Il était mort bien à point. Celle pour qui il se perdit, lui eût-elle pardonné jamais ? Ne lui eût-elle pas reproché ce don cruel de la vie ? Cette dame, « haute comme les monts », replacée dans son parti, dans l’atmosphère royaliste, n’aurait-elle pas été implacable pour son sauveur ? Eût-il péri ? Je le crois. Elle ne l’eût pas fait poignarder, comme on faisait dans le Midi. Mais il n’en était besoin. Que de gens dans le parti lui en auraient fait leur cour ! Il y avait d’excellentes lames chez Charette, chez les émigrés. On l’eût tué dans les règles sur le pré, en duel loyal, comme on fit au héros de Nantes, le fameux ferblantier Meuris.

Ceux qui aimèrent des Vendéennes, généralement s’en trouvèrent mal. Savary le dit pour les demoiselles sauvées après l’affaire du Mans, que des patriotes épousèrent, même en les refaisant riches, rachetant, restituant leurs biens.
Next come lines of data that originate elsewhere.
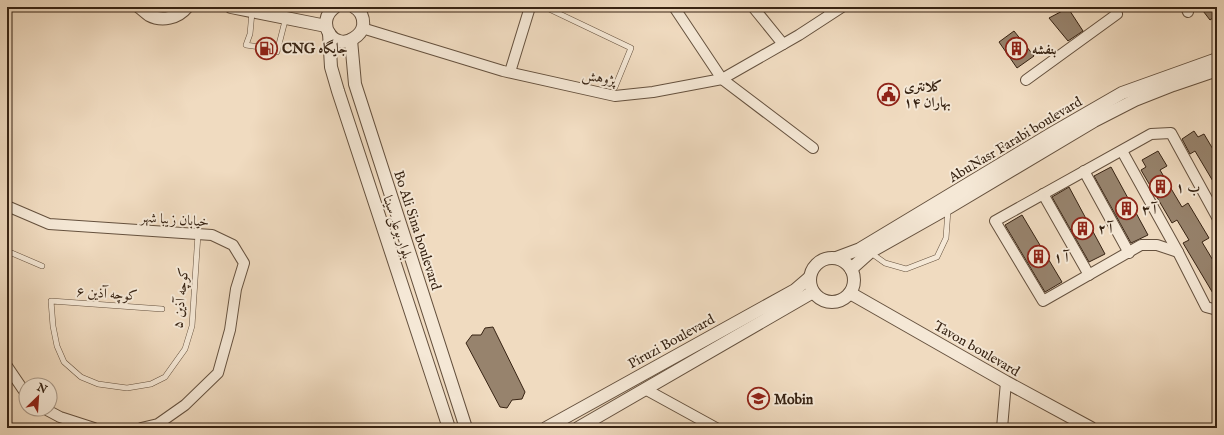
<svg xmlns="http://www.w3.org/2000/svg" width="1224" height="435" font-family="'IM FELL English',Amiri,serif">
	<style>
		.building { fill: #97836d; stroke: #372313 }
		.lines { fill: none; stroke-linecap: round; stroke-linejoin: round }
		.service-casing { stroke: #65513e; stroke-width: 6 }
		.minor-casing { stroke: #65513e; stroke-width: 12 }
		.tertiary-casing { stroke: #65513e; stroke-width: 14 }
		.service { stroke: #f5e8d6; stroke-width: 5 }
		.minor { stroke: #f5e8d6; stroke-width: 10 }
		.tertiary { stroke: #f5e8d6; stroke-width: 12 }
		.labels { text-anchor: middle; stroke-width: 4; stroke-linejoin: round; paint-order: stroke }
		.poi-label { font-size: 14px; font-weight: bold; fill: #372313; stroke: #f5e8d6; text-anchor: start }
		.street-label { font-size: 14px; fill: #372313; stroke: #f5e8d6 }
	</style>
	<rect width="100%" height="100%" fill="#f0dbc0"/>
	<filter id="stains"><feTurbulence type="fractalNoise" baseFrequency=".005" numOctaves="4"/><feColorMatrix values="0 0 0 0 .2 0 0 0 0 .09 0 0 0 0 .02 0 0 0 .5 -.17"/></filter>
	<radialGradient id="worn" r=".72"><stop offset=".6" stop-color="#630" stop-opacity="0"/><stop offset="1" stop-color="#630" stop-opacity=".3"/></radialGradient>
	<g class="building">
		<path d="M1200,7H1217V15L1210,20Z"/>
		<path d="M1068,8L1083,31L1068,41L1049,18Z"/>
		<path d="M1014,31L1034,56L1017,68L999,42Z"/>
		<path d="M1194,131L1198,137L1204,134L1217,156V188L1195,151L1190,154L1182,139Z"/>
		<path d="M1158,151L1167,166L1160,170L1182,207L1188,203L1209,238L1202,242L1217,267V300L1183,243L1189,240L1177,220L1172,223L1141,170L1146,167L1142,160Z"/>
		<path d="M1111,167L1148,235L1131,243L1094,176Z"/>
		<path d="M1069,187L1105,254L1089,262L1052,197Z"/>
		<path d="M1022,215L1062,282L1045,292L1005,225Z"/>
		<path d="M493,327L525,392L522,399L512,400L507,408L500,407L466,343L472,335H481L485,328Z"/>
	</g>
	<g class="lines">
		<defs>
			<g id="service">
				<path d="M545,7L631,48L615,87"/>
				<path d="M823,7L830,15"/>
				<path d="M252,12L250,34L246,45L266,48L277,52L286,17"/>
				<path d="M7,251L42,266"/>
				<path d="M871,253L885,263L906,269L937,257L946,238L948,210"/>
				<path d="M162,309L51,301L53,326L57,346L64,362L81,377L98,384L127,388L151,384L165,377L185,349L192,326L198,234"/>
			</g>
			<g id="minor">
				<path d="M674,7L722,79L813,148"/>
				<path d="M753,7L783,44"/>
				<path d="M1186,7L1188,12"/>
				<path d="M362,28L503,71L615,96L653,92L722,79L799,35L842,7"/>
				<path d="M510,72L530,7"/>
				<path d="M1026,80L1117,14L1114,7"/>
				<path d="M1122,151L1178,252L1206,307L1217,310"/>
				<path d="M1084,171L1129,253"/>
				<path d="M1043,194L1089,275"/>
				<path d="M7,206L49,224L212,235L233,245L244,263L236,289L230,330L218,373L185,405L158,424L141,428"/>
				<path d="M1178,252L1157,245H1141L1043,301L995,221L1151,134L1171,133L1217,217"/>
				<path d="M7,366L26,394"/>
				<path d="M645,389L716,428"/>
				<path d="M45,409L60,417L94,428"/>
				<path d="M1002,428L1006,382"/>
			</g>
			<g id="tertiary">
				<path d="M139,7C142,9 146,13 149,15C162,22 178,18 187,7"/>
				<path d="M231,7L326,26"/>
				<path d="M335,7C314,22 334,52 354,38C359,35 362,31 363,26C364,18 361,11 354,7"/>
				<path d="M329,33L331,67L338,91L449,428"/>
				<path d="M351,40L355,84L466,428"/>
				<circle cx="832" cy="280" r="22"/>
				<path d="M836,258L860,249L1051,134L1122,93L1217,59"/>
				<path d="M851,269L870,252L948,208L1094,121L1135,100L1173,85L1217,70"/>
				<path d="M850,293L1006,382L1091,428"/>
				<path d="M546,428L795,290L809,278"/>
				<path d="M578,428L813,292"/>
			</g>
		</defs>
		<use href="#service" class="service-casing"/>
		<use href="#minor" class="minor-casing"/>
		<use href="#tertiary" class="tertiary-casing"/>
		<use href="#service" class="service"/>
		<use href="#minor" class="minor"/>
		<use href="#tertiary" class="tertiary"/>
	</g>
	<defs>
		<symbol id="fuel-ring" viewBox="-11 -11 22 22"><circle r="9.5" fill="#f5e8d6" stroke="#8f2418" stroke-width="1.5"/><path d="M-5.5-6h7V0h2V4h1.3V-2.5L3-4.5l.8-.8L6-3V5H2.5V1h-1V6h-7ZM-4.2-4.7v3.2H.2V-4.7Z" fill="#8f2418"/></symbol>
		<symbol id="building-ring" viewBox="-11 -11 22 22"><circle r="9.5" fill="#f5e8d6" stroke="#8f2418" stroke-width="1.5"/><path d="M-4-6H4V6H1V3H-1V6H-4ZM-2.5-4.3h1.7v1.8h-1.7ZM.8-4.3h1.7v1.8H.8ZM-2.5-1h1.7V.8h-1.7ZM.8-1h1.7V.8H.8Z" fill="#8f2418"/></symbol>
		<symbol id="civic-ring" viewBox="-11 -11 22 22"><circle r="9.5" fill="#f5e8d6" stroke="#8f2418" stroke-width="1.5"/><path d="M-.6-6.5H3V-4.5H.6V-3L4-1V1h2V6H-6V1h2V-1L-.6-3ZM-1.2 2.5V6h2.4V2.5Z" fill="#8f2418"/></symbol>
		<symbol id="school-ring" viewBox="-11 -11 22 22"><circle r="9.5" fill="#f5e8d6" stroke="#8f2418" stroke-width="1.5"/><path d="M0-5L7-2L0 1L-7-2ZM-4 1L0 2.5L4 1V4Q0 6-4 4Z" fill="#8f2418"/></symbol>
	</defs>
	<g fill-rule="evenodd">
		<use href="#fuel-ring" x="254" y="36" width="25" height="25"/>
		<use href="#building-ring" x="1004" y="36" width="25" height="25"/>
		<use href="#civic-ring" x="876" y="82" width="25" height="25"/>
		<use href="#building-ring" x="1148" y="174" width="25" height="25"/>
		<use href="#building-ring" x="1114" y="196" width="25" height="25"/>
		<use href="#building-ring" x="1070" y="216" width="25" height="25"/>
		<use href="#building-ring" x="1026" y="244" width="25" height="25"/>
		<use href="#school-ring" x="746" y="386" width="25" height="25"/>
	</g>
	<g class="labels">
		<g class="poi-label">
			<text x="282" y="53">CNG جایگاه</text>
			<text x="1032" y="54">بنفشه</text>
			<text x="904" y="91">کلانتری<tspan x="904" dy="16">۱۴ بهاران</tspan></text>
			<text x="1176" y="192">ب ۱</text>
			<text x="1142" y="214">آ ۳</text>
			<text x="1098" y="233">آ ۲</text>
			<text x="1054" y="262">آ ۱</text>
			<text x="774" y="404">Mobin</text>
		</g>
		<g class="street-label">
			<text transform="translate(599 77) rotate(10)" y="5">پژوهش</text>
			<text transform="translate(1015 139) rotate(-31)" y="5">AbuNasr Farabi boulevard</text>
			<text transform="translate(175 219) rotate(4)" y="5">خیابان زیبا شهر</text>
			<text transform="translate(398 227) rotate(72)" y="5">بلوار بوعلی سینا</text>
			<text transform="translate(418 230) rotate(72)" y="5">Bo Ali Sina boulevard</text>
			<text transform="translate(107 293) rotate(4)" y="5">کوچه آذین ۶</text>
			<text transform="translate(180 298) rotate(-84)" y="5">کوچه آذین ۵</text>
			<text transform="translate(671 341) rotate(-29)" y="5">Piruzi Boulevard</text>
			<text transform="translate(977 348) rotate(30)" y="5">Tavon boulevard</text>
		</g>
	</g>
	<rect width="1224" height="435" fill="none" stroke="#f0dbc0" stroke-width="24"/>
	<rect x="8" y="8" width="1208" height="419" fill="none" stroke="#372313" stroke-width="2"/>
	<rect x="12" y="12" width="1200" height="411" fill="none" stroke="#372313"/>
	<g transform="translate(38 397) rotate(25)"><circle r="19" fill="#f5e8d6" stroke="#a99988"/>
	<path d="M0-3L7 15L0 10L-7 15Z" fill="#8f2418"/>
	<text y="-6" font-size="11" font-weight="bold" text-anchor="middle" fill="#372313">N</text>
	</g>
	<rect width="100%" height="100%" filter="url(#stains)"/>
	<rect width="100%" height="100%" fill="url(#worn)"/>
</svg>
On sait l’histoire de celle que Marceau sauva lui-même. « Aucune femme plus jolie », dit Kléber qui la vit aussi. Mais elle était effrayante de fierté, d’audace et de haine. Elle voulait être fusillée. Ils ne purent pas la sauver, car elle ne tut pas son nom, et elle dénonça ses libérateurs. Un procès fut commencé contre eux, que le représentant Bourbotte fort heureusement arrêta. Si elle eût vécu, Marceau eût eu le cœur pris sans doute, l’eût épousée, et il eût eu cruellement à s’en repentir.

Babeuf dit aux thermidoriens qui raffolaient de dames nobles : « Lâches plébéiens ! que faites-vous ? Elles vous embrassent aujourd’hui, demain vous étoufferont. » (I, 276, 19 nivôse.)

L’exemple le plus frappant en ce genre sera celui de Tallien. Sa Tallien (née Cabarrus, femme du marquis de Fontenay), sauvée par lui à Bordeaux, sauvée encore à Paris, un moment reine de France, l’avilit, comme on a vu. Dès qu’il est bien dans la boue, elle l’y laisse et convole ailleurs. D’amant en amant, de mari en mari, vieille, elle se fait princesse. Quel est ce coquin qui mendie à sa porte ? C’est Tallien.